SPVN06 (SparingVision) gene therapy had a manageable safety profile in patients with rod-cone dystrophy (RCD). A data safety monitoring board (DSMB) has provided a positive recommendation to proceed dosing in the trial based off the positive preliminary data.

Data from the phase 1/2 PRODYGY study (NCT05748873) were presented at the American Society of Gene & Cell Therapy (ASGCT) 27th Annual Meeting, held May 7 to 10, 2024, in Baltimore, Maryland, by James A. Gow, MD, Vice President, Clinical Development, SparingVision.

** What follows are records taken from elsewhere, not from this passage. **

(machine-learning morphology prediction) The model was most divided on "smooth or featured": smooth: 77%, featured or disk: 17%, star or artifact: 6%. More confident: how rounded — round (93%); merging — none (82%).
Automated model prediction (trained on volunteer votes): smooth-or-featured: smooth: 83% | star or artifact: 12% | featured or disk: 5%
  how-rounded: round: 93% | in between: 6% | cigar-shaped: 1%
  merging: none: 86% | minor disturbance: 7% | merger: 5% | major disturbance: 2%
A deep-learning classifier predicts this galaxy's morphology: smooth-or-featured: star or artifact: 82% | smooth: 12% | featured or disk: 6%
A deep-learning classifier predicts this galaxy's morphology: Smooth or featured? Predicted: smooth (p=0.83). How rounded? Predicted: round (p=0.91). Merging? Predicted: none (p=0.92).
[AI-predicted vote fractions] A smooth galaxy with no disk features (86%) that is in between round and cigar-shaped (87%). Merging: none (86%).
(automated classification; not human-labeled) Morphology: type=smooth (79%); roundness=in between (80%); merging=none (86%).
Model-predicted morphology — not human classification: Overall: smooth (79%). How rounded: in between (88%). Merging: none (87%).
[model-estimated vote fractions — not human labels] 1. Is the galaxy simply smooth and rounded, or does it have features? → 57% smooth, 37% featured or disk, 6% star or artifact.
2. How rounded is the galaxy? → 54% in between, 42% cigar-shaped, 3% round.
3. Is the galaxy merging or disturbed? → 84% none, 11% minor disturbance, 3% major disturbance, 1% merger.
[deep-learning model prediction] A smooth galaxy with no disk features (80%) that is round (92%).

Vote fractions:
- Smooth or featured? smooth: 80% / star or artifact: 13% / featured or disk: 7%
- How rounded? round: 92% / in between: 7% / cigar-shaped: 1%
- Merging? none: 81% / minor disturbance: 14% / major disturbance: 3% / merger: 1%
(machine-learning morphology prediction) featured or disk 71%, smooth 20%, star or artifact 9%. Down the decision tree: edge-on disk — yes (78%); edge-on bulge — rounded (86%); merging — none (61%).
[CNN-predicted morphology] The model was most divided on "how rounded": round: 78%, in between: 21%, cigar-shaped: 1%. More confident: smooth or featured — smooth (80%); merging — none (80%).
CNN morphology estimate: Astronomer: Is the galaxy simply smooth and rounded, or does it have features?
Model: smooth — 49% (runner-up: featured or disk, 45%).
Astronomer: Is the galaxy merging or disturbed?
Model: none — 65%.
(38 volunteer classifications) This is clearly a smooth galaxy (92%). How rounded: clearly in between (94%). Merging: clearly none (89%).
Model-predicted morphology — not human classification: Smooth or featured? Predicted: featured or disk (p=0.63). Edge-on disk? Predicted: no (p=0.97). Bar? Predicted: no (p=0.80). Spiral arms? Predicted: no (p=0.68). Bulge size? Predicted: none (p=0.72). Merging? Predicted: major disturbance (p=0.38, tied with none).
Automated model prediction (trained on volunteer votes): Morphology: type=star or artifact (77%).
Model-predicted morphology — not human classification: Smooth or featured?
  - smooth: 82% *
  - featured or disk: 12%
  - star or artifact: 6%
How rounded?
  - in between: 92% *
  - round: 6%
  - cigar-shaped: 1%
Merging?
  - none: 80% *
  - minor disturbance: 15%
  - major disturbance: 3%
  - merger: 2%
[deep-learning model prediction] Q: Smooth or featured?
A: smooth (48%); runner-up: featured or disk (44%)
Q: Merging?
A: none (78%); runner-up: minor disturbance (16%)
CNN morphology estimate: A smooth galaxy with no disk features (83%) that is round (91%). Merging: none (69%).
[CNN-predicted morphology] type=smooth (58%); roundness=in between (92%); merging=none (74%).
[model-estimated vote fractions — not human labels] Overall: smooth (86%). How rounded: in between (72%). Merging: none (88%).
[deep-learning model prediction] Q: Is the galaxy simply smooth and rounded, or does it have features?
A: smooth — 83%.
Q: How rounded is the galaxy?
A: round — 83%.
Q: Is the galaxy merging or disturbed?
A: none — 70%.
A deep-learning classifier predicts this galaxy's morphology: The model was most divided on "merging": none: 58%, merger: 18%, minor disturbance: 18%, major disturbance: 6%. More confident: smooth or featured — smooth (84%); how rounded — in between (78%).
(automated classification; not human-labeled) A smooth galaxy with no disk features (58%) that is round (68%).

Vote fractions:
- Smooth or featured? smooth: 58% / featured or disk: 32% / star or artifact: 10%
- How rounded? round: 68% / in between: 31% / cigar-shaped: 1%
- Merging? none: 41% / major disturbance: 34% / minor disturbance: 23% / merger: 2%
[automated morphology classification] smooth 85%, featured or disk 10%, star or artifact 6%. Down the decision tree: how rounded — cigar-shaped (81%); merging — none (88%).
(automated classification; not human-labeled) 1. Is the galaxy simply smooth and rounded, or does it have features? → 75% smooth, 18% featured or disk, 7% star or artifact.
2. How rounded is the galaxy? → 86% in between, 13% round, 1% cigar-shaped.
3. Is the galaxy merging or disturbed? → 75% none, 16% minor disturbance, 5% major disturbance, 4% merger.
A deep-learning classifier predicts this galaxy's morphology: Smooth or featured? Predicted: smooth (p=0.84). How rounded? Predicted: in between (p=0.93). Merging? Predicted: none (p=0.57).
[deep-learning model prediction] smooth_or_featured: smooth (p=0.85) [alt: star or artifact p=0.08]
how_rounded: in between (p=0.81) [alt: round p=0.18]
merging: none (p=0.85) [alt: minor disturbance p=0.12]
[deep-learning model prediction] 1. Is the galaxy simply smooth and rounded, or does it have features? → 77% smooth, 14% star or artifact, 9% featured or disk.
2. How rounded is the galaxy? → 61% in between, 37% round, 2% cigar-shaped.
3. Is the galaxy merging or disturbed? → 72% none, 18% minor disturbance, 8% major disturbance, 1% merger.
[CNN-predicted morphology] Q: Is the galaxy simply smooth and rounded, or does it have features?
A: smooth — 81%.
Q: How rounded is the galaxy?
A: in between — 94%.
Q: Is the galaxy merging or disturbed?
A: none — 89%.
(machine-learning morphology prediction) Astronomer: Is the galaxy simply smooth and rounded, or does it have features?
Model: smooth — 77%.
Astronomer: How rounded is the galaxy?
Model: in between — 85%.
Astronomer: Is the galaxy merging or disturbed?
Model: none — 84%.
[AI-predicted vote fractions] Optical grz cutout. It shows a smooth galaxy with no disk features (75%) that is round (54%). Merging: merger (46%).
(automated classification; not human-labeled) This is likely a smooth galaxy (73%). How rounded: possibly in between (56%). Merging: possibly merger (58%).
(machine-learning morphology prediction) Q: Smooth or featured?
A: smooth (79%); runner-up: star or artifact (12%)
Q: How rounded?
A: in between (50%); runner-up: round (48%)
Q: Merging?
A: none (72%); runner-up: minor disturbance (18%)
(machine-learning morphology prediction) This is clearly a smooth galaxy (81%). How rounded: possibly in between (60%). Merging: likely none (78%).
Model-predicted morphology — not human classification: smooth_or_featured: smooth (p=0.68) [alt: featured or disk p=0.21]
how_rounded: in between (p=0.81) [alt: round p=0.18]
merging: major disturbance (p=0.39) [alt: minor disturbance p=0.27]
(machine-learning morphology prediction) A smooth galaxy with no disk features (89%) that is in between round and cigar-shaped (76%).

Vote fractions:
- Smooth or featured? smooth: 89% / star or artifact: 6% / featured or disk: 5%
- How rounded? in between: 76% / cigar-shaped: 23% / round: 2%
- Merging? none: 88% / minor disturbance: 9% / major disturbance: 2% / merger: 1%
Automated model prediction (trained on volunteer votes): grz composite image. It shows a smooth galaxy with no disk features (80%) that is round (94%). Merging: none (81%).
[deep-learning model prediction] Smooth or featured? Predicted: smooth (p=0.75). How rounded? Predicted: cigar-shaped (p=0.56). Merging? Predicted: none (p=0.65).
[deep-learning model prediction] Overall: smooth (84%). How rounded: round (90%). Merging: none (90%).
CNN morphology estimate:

“RCD is a rare inherited retinal disorder leading to significant vision loss. No treatment is currently available to most patients,” Gow and colleagues wrote in their poster. “SPVN06 investigational gene therapy is independent from the pathogenic gene causing vision loss and promotes cone function and survival to prolong useful daylight vision.”

SPVN06 is a gene-independent investigational gene therapy expressing the neurotrophic rod-derived cone viability factor (RdCVF) and the thioredoxin RdCVF-Long (RdCVFL). PRODYGY is a first-in-human trial of SPVN06 enrolling participants with advanced RCD due to a mutation in the RHO, PDE6A, or PDE6B gene. The study is evaluating a single unilateral subretinal injection of SPVN06 in participants’ worse-seeing eye. The primary endpoint is safety and tolerability at 1 year after administration and the secondary endpoints are evaluating preliminary efficacy. The study has treated its first 2 cohorts at the low and medium doses. The first, dose-escalation part of the study will be proceeded by a controlled, double-blind, randomized extension phase of 3 cohorts of 33 planned participants total.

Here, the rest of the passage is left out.